++++ Extracted records ++++
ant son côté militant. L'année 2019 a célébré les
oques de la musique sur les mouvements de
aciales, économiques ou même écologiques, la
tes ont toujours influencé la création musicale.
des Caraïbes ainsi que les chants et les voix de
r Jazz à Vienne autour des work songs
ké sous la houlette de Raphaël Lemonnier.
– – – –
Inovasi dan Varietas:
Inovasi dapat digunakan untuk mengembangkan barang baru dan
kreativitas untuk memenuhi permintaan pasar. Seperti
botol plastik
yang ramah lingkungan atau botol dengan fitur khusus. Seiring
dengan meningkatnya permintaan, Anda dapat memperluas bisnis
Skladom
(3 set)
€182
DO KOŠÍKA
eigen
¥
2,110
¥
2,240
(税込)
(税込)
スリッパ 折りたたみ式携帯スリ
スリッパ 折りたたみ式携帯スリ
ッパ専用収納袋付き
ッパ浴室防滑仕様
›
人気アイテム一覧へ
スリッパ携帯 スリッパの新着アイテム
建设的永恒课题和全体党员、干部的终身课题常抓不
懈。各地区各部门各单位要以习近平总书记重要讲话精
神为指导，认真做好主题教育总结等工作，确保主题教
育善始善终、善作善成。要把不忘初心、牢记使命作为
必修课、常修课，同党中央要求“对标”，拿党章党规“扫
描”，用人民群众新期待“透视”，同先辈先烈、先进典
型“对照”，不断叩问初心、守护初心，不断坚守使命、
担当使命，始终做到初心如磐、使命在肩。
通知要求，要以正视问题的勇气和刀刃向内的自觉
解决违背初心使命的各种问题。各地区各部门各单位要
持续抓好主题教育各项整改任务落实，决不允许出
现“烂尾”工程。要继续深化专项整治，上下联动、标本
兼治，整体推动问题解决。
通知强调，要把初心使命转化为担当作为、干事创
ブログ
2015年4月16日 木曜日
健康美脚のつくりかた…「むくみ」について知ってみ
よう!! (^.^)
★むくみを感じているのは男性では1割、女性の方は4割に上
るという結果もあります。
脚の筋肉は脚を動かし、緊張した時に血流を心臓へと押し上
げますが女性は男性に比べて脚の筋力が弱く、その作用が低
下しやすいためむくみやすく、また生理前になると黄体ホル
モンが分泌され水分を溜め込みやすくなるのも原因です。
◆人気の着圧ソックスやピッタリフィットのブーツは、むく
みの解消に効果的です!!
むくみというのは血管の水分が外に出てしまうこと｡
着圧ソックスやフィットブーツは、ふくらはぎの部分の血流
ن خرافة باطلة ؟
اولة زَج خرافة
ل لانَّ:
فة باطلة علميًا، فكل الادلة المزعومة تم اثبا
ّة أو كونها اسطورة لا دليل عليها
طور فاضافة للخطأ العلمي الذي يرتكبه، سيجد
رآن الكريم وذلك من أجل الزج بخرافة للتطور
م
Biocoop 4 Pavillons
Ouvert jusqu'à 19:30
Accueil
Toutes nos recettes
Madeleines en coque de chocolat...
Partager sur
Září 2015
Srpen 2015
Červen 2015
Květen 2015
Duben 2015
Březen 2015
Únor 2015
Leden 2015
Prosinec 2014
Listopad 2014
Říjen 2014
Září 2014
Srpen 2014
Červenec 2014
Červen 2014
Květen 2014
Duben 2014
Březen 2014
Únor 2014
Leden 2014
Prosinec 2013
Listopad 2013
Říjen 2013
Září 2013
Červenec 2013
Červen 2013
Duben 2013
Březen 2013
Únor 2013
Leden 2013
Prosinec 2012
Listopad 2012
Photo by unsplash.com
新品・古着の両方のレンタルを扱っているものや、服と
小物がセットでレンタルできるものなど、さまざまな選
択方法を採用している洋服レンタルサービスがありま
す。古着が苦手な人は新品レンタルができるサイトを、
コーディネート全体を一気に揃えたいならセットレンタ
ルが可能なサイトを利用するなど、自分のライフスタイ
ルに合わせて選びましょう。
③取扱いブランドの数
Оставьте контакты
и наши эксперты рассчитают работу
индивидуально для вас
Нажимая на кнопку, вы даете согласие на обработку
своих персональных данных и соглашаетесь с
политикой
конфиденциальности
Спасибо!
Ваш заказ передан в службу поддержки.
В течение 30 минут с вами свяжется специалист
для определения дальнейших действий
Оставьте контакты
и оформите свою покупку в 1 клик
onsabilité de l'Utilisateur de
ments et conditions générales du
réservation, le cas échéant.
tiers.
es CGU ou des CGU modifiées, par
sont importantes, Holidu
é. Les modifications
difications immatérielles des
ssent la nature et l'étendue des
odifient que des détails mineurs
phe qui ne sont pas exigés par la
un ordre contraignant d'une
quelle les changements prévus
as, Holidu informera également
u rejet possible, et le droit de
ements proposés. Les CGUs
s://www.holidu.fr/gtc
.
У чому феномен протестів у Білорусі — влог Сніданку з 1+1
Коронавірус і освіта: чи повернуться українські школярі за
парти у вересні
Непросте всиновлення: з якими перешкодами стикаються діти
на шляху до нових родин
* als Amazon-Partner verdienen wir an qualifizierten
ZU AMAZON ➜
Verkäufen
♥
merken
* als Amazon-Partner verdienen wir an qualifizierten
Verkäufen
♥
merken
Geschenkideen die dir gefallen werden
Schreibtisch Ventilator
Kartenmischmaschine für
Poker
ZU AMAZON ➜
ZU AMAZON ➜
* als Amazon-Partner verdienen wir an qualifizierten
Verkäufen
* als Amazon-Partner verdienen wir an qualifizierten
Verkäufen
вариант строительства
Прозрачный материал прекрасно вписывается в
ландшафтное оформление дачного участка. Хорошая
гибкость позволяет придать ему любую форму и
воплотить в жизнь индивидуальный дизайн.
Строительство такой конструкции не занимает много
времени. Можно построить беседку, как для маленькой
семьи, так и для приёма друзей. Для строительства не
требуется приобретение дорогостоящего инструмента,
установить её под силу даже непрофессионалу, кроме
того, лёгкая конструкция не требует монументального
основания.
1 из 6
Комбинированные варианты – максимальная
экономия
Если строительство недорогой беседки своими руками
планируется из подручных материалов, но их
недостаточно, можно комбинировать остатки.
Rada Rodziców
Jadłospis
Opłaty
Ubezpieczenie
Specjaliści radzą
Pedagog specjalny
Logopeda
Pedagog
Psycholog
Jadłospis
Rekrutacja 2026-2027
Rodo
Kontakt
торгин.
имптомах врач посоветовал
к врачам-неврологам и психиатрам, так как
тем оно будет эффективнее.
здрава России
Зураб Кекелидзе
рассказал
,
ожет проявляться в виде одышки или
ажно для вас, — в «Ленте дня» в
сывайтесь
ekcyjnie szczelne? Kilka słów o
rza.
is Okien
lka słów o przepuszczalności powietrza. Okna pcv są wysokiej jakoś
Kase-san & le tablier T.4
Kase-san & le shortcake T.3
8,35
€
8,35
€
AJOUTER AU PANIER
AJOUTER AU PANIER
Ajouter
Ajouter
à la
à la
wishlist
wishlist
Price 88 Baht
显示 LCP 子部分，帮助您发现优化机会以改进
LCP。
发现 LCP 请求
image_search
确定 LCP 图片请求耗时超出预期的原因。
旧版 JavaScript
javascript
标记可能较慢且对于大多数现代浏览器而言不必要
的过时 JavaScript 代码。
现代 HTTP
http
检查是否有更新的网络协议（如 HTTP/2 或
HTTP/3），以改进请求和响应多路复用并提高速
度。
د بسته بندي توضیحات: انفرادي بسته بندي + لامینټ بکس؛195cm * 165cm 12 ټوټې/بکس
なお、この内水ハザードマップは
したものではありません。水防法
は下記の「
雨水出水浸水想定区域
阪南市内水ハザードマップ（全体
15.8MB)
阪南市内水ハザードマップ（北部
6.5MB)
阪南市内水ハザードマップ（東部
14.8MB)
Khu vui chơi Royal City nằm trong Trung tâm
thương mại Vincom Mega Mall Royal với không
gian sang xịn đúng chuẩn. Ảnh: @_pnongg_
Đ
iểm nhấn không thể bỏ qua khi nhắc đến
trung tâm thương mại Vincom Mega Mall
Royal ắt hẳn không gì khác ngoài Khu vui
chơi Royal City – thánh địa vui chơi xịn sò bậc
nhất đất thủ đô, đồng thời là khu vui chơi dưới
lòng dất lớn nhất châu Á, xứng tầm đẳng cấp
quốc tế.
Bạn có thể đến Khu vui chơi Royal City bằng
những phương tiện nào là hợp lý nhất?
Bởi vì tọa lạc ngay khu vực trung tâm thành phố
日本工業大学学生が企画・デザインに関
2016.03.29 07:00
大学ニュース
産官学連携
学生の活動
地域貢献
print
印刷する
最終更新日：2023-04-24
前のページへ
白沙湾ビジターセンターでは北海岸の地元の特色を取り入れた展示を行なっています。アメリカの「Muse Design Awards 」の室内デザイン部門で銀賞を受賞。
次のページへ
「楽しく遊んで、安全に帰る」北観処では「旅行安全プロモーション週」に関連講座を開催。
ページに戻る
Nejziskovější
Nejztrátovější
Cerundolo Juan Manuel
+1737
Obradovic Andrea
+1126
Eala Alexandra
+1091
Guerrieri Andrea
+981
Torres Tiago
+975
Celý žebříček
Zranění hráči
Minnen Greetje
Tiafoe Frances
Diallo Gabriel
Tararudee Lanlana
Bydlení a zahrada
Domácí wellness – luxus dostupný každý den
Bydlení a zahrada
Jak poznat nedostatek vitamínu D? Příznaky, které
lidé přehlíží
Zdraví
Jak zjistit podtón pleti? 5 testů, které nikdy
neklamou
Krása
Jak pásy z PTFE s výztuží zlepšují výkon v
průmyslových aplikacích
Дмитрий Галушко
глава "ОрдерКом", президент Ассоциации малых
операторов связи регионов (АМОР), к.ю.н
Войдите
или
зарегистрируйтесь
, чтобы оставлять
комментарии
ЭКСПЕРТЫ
++++
◆ **What is needed**: Could you output, exactly and with nothing else, the lines from the start of the records through the line containing "解决违背初心使命的各种问题。各地区各部门各单位要"?

◆ **Answer to this task**:
ant son côté militant. L'année 2019 a célébré les
oques de la musique sur les mouvements de
aciales, économiques ou même écologiques, la
tes ont toujours influencé la création musicale.
des Caraïbes ainsi que les chants et les voix de
r Jazz à Vienne autour des work songs
ké sous la houlette de Raphaël Lemonnier.
– – – –
Inovasi dan Varietas:
Inovasi dapat digunakan untuk mengembangkan barang baru dan
kreativitas untuk memenuhi permintaan pasar. Seperti
botol plastik
yang ramah lingkungan atau botol dengan fitur khusus. Seiring
dengan meningkatnya permintaan, Anda dapat memperluas bisnis
Skladom
(3 set)
€182
DO KOŠÍKA
eigen
¥
2,110
¥
2,240
(税込)
(税込)
スリッパ 折りたたみ式携帯スリ
スリッパ 折りたたみ式携帯スリ
ッパ専用収納袋付き
ッパ浴室防滑仕様
›
人気アイテム一覧へ
スリッパ携帯 スリッパの新着アイテム
建设的永恒课题和全体党员、干部的终身课题常抓不
懈。各地区各部门各单位要以习近平总书记重要讲话精
神为指导，认真做好主题教育总结等工作，确保主题教
育善始善终、善作善成。要把不忘初心、牢记使命作为
必修课、常修课，同党中央要求“对标”，拿党章党规“扫
描”，用人民群众新期待“透视”，同先辈先烈、先进典
型“对照”，不断叩问初心、守护初心，不断坚守使命、
担当使命，始终做到初心如磐、使命在肩。
通知要求，要以正视问题的勇气和刀刃向内的自觉
解决违背初心使命的各种问题。各地区各部门各单位要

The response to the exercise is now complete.